What Is RAG? A Plain-English Guide for Marketers
Retrieval-augmented generation, explained without jargon. Why your chatbot vendor keeps saying it, and what to actually evaluate.
RAG stands for retrieval-augmented generation. Vendors say it like it's a feature. It's actually just a sensible architecture for letting a language model answer questions about content the model wasn't trained on — like your website.
The whole pattern in one paragraph
Take a body of text (your website). Cut it into chunks. Convert each chunk to an embedding (a numeric vector that captures meaning). Store those. When a user asks a question, embed the question, find the most similar chunks, and stuff them into the prompt sent to the model. The model sees both the question and your relevant content, then writes the answer.
Why this matters to you
- Hallucination drops dramatically when the model has the right source paragraph in front of it.
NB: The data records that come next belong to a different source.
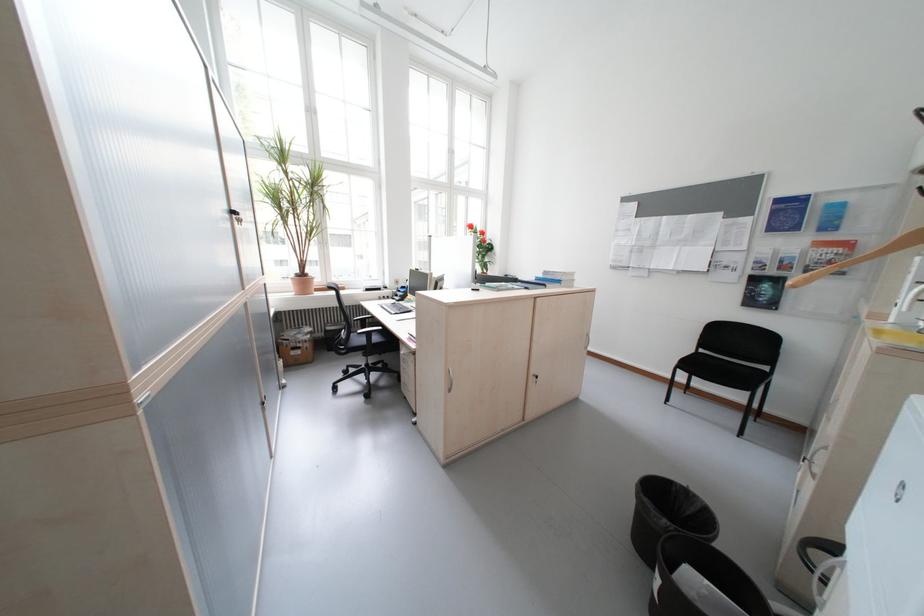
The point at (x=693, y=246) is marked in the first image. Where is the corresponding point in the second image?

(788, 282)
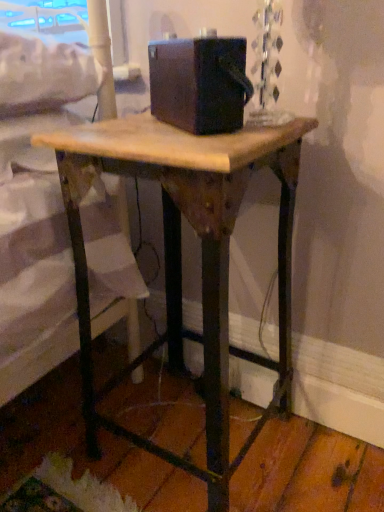
Where is `free space underneath wooden table at center (from a real-world perspective)`? free space underneath wooden table at center (from a real-world perspective) is located at coordinates (197, 430).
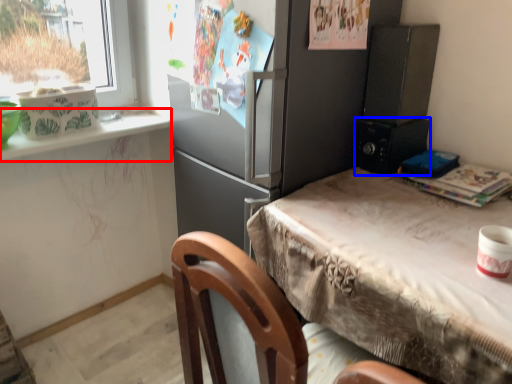
Question: Which object is closer to the camera taking this photo, window sill (highlighted by a red box) or appliance (highlighted by a blue box)?

Choices:
 (A) window sill
 (B) appliance

Answer: (A)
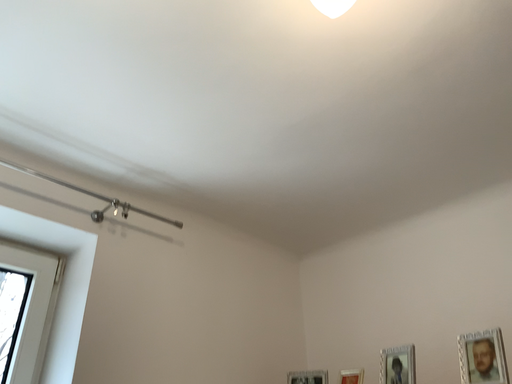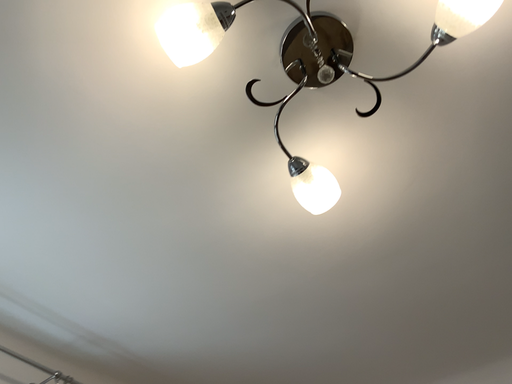
Question: Which way did the camera rotate in the video?

Choices:
 (A) rotated right
 (B) rotated left

Answer: (A)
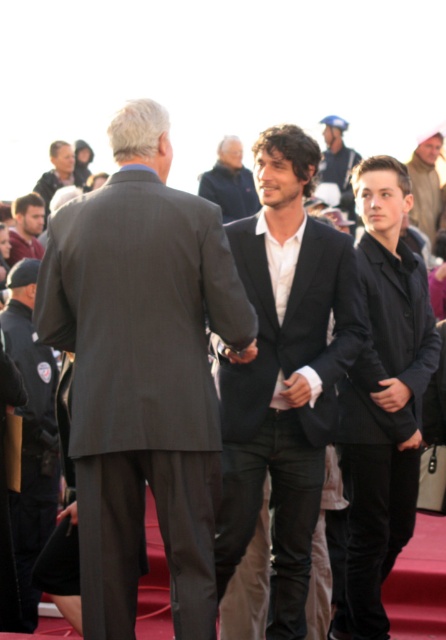
Is dark gray suit at center shorter than blue denim jeans at upper center?

Incorrect, dark gray suit at center's height does not fall short of blue denim jeans at upper center's.

Does dark gray suit at center appear on the left side of blue denim jeans at upper center?

Indeed, dark gray suit at center is positioned on the left side of blue denim jeans at upper center.

Who is more distant from viewer, (x=188, y=353) or (x=334, y=125)?

The point (x=334, y=125) is behind.

Find the location of a particular element. The image size is (446, 640). dark gray suit at center is located at coordinates (143, 372).

Consider the image. Which of these two, matte black suit at center or dark blue jacket at center, stands shorter?

dark blue jacket at center is shorter.

Can you confirm if matte black suit at center is thinner than dark blue jacket at center?

No.

Measure the distance between matte black suit at center and camera.

They are 45.40 feet apart.

Where is `matte black suit at center`? This screenshot has height=640, width=446. matte black suit at center is located at coordinates (284, 372).

Is point (247, 289) farther from viewer compared to point (41, 177)?

That is False.

Is point (263, 369) closer to viewer compared to point (46, 172)?

Yes, point (263, 369) is in front of point (46, 172).

Image resolution: width=446 pixels, height=640 pixels. What are the coordinates of `matte black suit at center` in the screenshot? It's located at (284, 372).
- Updating the bot is a re-crawl, not a fine-tune. Cheap and fast.
- You can cite the page the answer came from — visitors trust answers with sources.
What to actually evaluate
- Chunk quality: is each chunk semantically coherent, or does it cut sentences in half?
- Retrieval recall: when you ask a question whose answer is on page 4, does it actually surface that chunk?
- Citation: does the bot show the source URL?
- Update cadence: how does retraining work, and what does it cost?